The next day we had a visit from the director of the preschool and his teacher, who asked Thad to return. But Thad emphatically responded that he would not be returning. "M pa vle net!" (Let's translate that as "Not on your life!"). So he's working at home with Mom and/or Dad in the mornings. It's too bad that school didn't work out better for Thad, but the good news is that he's already learned his Creole, which was his major success story at the school. He's constantly congratulated on his Creole-speaking ability.
What's really too bad is that the school doesn't have better control of the kids. We have been constantly surprised that kids around here are unsupervised, undisciplined, uncivil. As I described in my last hello, however, there is a long history in Haiti that argues against disciplining another's child: in the bad old days, if the child you were disciplining were the child of a Tonton Macoute, it could have been the last act of your life.

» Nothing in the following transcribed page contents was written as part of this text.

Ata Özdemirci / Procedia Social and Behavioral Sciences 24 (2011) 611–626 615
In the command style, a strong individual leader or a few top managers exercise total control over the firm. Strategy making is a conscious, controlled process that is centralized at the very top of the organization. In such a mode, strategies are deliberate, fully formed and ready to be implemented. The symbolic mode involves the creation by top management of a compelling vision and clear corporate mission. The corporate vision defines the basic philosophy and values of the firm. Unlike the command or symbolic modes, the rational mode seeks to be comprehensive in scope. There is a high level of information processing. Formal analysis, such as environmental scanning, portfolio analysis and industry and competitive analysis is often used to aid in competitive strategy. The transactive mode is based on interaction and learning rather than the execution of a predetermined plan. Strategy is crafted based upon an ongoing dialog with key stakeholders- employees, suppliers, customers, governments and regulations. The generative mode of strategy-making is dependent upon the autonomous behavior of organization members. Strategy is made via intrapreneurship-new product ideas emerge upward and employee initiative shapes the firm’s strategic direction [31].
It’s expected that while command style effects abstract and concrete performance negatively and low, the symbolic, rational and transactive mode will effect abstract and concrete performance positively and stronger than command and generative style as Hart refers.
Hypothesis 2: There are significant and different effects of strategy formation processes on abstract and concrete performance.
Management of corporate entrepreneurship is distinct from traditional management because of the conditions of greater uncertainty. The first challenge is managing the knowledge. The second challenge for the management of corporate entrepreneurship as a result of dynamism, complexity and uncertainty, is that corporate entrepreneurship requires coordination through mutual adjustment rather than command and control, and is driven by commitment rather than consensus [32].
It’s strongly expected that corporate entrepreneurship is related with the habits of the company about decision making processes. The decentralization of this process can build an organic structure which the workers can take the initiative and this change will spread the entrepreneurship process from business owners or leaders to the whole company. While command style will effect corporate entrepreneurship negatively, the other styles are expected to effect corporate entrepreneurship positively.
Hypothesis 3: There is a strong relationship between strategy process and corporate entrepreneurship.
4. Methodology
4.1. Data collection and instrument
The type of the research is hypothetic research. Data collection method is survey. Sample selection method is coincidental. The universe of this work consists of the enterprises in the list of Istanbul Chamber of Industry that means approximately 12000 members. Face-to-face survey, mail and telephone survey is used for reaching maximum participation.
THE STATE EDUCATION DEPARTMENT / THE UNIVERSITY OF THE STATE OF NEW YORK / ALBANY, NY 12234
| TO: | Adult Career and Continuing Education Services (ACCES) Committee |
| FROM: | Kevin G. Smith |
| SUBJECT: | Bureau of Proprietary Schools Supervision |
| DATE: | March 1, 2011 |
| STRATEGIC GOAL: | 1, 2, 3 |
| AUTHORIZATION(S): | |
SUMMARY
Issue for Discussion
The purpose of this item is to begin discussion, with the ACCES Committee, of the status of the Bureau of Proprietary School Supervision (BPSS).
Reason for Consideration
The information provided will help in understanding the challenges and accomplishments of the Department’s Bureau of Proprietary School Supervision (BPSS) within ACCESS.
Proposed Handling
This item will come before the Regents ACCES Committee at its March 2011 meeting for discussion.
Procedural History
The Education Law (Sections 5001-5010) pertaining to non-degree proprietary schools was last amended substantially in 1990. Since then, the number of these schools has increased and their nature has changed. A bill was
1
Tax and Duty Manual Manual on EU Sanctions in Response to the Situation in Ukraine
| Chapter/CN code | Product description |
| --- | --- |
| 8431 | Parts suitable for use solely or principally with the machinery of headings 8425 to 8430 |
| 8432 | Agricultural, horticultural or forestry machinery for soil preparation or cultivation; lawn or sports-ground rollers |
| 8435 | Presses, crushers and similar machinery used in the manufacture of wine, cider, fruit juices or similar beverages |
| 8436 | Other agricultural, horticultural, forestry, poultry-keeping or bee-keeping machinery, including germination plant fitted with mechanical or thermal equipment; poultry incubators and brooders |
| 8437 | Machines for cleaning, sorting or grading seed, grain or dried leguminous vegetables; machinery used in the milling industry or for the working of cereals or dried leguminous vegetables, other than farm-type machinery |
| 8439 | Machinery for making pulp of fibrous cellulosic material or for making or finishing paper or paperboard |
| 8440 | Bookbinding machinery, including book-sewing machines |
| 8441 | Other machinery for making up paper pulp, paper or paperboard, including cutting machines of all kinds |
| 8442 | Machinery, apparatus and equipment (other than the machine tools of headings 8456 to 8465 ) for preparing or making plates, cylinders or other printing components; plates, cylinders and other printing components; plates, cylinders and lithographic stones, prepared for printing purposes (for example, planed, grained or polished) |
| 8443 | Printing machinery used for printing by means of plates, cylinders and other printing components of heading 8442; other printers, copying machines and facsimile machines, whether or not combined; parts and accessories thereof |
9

To some extent the same is true today in the US: how many of us let other peoples' kids run amok, because we're afraid that their parents will sue us if we intervene? Fortunately schools still manage to generally function as bastions of discipline (although some of you in the trenches might argue with me!;).
In the last hello, I described some pretty stark books about Haiti. I took a break from those to look into some books that Ivy lent me, by A. W. Tozer (The Divine Conquest; The Warfare of the Spirit). I'm in agreement with him only 50% of the time, but when we're in agreement it's the real thing. Tozer is very refreshing, but most Christians may find his essays disquieting. He says some of the things that I've been thinking for years, about the church's focus on money, about the abysmal secularization of Christmas in our society, about how we lead our lives in general.